- Venue: Jakarta Convention Center
- Date: 20 August 2018
- Competitors: 11 from 11 nations

Medalists
| gold medal | Aisuluu Tynybekova | Kyrgyzstan |
| silver medal | Risako Kawai | Japan |
| bronze medal | Nguyễn Thị Mỹ Hạnh | Vietnam |
| bronze medal | Rim Jong-sim | North Korea |

= Wrestling at the 2018 Asian Games – Women's freestyle 62 kg =

The women's freestyle 62 kilograms wrestling competition at the 2018 Asian Games in Jakarta was held on 20 August 2018 at the Jakarta Convention Center Assembly Hall.

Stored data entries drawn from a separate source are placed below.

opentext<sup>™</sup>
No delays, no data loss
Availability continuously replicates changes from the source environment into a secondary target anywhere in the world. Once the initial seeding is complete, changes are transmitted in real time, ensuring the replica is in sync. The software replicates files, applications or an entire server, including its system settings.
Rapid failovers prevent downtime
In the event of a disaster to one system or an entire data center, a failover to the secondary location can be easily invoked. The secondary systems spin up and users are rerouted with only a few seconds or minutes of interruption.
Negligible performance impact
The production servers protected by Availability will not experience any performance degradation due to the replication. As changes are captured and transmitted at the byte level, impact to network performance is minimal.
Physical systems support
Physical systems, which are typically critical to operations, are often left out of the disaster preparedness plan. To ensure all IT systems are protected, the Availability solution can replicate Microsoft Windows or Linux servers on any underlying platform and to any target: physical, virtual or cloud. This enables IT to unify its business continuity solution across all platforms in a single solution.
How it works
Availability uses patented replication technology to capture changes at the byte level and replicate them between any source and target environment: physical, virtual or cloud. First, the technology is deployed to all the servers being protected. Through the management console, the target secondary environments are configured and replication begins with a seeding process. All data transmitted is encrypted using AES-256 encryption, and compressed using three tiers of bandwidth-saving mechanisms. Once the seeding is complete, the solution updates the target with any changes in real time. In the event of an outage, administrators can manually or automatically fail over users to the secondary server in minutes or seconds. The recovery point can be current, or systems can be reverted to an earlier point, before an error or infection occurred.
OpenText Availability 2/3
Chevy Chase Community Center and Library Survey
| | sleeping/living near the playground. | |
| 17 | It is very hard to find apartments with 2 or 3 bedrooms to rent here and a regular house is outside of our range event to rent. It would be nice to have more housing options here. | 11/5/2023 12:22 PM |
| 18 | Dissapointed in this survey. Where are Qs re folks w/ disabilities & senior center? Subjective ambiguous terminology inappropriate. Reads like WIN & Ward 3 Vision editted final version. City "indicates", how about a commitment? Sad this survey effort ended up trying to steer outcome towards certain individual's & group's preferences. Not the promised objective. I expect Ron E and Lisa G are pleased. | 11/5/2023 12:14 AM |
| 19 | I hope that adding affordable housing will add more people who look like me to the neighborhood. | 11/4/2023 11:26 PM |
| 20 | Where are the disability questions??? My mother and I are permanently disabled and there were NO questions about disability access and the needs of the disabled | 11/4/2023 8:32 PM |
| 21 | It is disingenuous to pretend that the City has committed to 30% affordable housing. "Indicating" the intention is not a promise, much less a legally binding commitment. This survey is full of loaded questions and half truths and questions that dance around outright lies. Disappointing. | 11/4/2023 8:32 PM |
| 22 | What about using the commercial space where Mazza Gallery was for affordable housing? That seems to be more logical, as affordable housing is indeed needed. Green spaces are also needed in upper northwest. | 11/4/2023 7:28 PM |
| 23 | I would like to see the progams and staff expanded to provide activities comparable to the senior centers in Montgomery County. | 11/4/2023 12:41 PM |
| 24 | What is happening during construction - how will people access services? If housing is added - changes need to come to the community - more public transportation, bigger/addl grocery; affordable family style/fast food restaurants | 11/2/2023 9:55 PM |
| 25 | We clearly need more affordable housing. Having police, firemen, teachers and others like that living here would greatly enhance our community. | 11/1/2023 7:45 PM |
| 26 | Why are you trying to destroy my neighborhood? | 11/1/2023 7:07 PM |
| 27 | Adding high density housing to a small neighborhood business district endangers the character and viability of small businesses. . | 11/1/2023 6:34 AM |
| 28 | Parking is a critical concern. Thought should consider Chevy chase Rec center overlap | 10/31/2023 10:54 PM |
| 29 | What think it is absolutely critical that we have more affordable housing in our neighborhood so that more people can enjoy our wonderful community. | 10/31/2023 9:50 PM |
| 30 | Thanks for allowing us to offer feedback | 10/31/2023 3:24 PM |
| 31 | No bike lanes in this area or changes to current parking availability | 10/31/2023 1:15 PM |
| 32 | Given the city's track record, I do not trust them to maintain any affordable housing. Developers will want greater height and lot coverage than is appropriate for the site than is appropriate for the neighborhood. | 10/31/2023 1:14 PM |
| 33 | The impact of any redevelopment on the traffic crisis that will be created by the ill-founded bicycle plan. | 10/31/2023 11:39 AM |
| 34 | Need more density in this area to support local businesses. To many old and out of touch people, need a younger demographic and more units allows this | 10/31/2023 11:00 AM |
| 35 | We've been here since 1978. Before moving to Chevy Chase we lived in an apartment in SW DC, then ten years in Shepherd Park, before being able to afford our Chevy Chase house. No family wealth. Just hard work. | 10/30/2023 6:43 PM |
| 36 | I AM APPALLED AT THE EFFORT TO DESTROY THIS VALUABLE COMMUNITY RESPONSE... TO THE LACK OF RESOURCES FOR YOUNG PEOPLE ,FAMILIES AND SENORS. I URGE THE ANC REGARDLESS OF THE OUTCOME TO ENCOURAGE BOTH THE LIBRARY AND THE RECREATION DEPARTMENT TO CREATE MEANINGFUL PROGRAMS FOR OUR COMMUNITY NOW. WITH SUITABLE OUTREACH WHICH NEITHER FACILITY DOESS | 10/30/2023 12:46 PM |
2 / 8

On 3 September 2018, it was announced that Pürevdorjiin Orkhon had tested positive for stanozolol in a urine test conducted on 20 August 2018. Orkhon was disqualified and stripped of her gold medal.

==Schedule==
All times are Western Indonesia Time (UTC+07:00)

| Date | Time | Event |
| Monday, 20 August 2018 | 13:00 | 1/8 finals |
Quarterfinals
Semifinals
Repechages
| 19:00 | Finals |

==Results==
- Legend
- F — Won by fall

==Final standing==

| Rank | Athlete |
|---|---|
| 1st place, gold medalist(s) | Aisuluu Tynybekova (KGZ) |
| 2nd place, silver medalist(s) | Risako Kawai (JPN) |
| 3rd place, bronze medalist(s) | Nguyễn Thị Mỹ Hạnh (VIE) |
| 3rd place, bronze medalist(s) | Rim Jong-sim (PRK) |
| 5 | Sakshi Malik (IND) |
| 6 | Ayaulym Kassymova (KAZ) |
| 7 | Hang Jung-won (KOR) |
| 8 | Dewi Atiya (INA) |
| 8 | Salinee Srisombat (THA) |
| 10 | Xu Rui (CHN) |
| DQ | Pürevdorjiin Orkhon (MGL) |

- Pürevdorjiin Orkhon of Mongolia originally won the gold medal, but was disqualified after she tested positive for Stanozolol.